Start of Data extracts

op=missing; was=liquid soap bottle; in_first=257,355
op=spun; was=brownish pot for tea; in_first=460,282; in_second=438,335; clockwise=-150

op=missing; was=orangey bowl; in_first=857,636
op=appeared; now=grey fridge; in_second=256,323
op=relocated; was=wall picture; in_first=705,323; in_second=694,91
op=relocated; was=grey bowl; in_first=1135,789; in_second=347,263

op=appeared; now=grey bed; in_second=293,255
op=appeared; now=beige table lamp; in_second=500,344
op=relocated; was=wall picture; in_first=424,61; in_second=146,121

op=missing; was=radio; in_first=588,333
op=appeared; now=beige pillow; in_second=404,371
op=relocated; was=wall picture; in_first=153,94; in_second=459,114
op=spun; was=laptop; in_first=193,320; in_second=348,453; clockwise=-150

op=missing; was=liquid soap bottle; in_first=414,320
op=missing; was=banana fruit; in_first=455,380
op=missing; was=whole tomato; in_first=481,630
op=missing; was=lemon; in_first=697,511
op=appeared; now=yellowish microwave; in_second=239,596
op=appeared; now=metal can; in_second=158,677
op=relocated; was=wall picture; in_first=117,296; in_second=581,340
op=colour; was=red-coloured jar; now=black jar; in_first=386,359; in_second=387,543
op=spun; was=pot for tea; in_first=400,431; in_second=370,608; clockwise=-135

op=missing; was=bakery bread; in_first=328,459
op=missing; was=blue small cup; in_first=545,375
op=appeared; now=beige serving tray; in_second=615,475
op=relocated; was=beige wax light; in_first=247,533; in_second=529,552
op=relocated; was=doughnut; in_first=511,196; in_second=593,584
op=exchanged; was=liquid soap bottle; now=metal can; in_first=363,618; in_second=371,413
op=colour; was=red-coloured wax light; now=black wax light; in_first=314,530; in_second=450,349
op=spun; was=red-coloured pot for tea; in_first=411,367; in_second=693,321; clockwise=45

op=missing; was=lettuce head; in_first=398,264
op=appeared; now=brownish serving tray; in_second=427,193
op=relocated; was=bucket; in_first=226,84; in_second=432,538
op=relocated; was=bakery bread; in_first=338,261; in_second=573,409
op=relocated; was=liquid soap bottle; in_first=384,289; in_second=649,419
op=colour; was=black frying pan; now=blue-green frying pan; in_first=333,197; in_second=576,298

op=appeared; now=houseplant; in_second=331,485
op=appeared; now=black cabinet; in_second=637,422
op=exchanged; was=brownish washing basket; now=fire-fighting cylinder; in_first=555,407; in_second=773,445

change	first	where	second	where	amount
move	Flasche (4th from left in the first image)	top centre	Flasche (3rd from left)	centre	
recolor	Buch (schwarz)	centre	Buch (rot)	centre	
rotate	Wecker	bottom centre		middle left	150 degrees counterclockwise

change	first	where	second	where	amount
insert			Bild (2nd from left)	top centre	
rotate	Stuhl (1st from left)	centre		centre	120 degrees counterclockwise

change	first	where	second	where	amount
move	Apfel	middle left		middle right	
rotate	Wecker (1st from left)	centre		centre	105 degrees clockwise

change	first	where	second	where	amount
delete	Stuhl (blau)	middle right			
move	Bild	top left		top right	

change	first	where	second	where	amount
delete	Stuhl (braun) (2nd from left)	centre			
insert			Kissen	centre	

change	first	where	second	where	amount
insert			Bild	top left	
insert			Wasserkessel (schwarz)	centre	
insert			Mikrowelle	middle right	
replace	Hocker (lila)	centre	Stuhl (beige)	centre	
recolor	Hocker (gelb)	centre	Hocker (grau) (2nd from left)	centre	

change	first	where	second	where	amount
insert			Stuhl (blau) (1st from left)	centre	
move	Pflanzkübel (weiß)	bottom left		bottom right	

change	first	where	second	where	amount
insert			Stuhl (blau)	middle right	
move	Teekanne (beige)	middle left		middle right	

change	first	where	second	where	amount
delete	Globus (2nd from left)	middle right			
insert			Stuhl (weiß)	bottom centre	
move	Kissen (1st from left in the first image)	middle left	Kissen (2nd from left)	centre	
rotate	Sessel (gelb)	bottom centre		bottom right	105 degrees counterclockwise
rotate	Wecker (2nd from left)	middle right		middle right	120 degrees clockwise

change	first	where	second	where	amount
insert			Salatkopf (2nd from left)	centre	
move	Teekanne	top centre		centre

End of Data extracts

Exercise details
Go through the entries above and copy every line containing "Kissen".

Response for this exercise
insert			Kissen	centre	
move	Kissen (1st from left in the first image)	middle left	Kissen (2nd from left)	centre	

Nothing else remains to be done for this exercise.